» MATERIAL SHOWN:
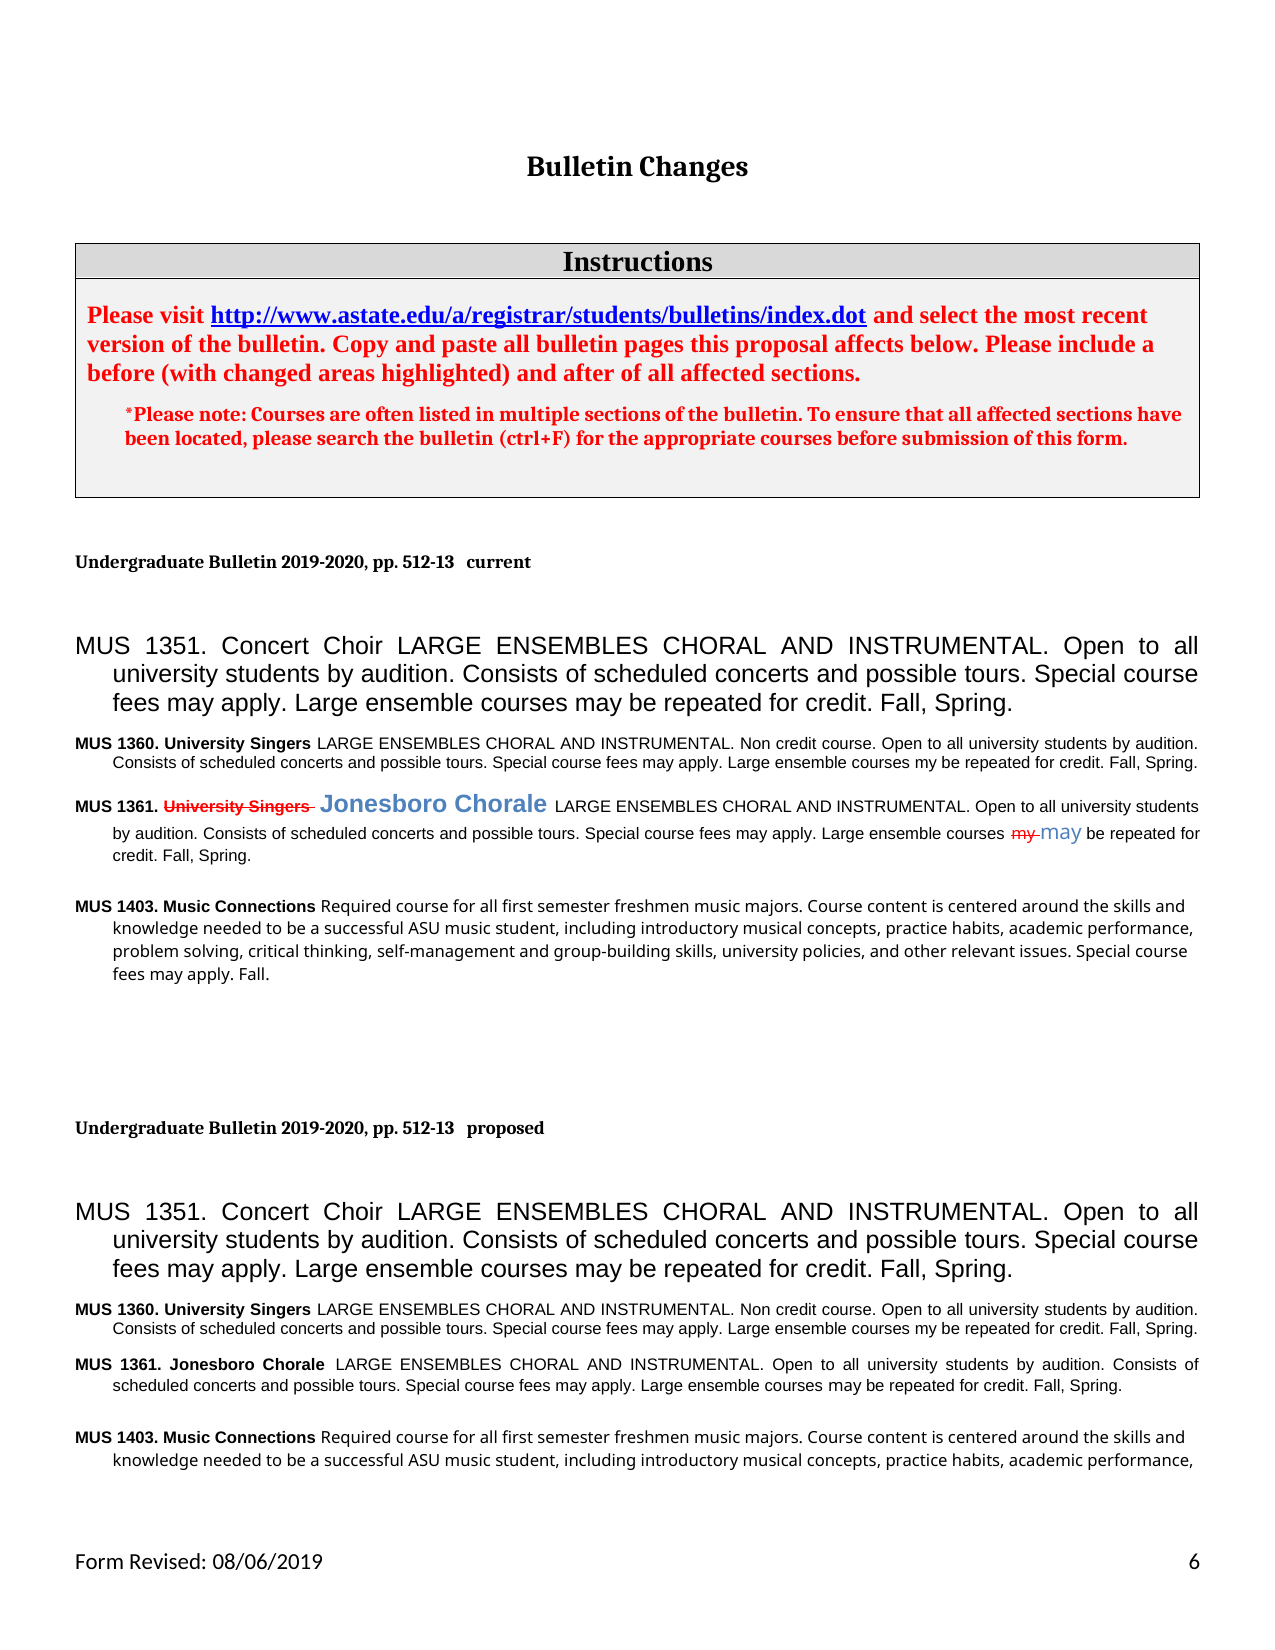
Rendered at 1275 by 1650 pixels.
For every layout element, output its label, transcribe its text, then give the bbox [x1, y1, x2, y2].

table_cell Please visit http://www.astate.edu/a/registrar/students/bulletins/index.dot and select the most recent version of the bulletin. Copy and paste all bulletin pages this proposal affects below. Please include a before (with changed areas highlighted) and after of all affected sections. *Please note: Courses are often listed in multiple sections of the bulletin. To ensure that all affected sections have been located, please search the bulletin (ctrl+F) for the appropriate courses before submission of this form. [76, 279, 1199, 497]
text Bulletin Changes [75, 150, 1200, 183]
text Undergraduate Bulletin 2019-2020, pp. 512-13 current [75, 552, 1200, 606]
table_header Instructions [76, 244, 1199, 277]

» YOUR OBJECTIVE: Pictures stay out of the copy, while everything else in the records above goes in exactly as written.

» YOUR SOLUTION:
Rendered at 1275 by 1650 pixels.
For every layout element, output its label, transcribe its text, then give the bbox [x1, y1, x2, y2].

table_cell Please visit http://www.astate.edu/a/registrar/students/bulletins/index.dot and select the most recent version of the bulletin. Copy and paste all bulletin pages this proposal affects below. Please include a before (with changed areas highlighted) and after of all affected sections. *Please note: Courses are often listed in multiple sections of the bulletin. To ensure that all affected sections have been located, please search the bulletin (ctrl+F) for the appropriate courses before submission of this form. [76, 279, 1199, 497]
text Bulletin Changes [75, 150, 1200, 183]
text Undergraduate Bulletin 2019-2020, pp. 512-13 current [75, 552, 1200, 606]
table_header Instructions [76, 244, 1199, 277]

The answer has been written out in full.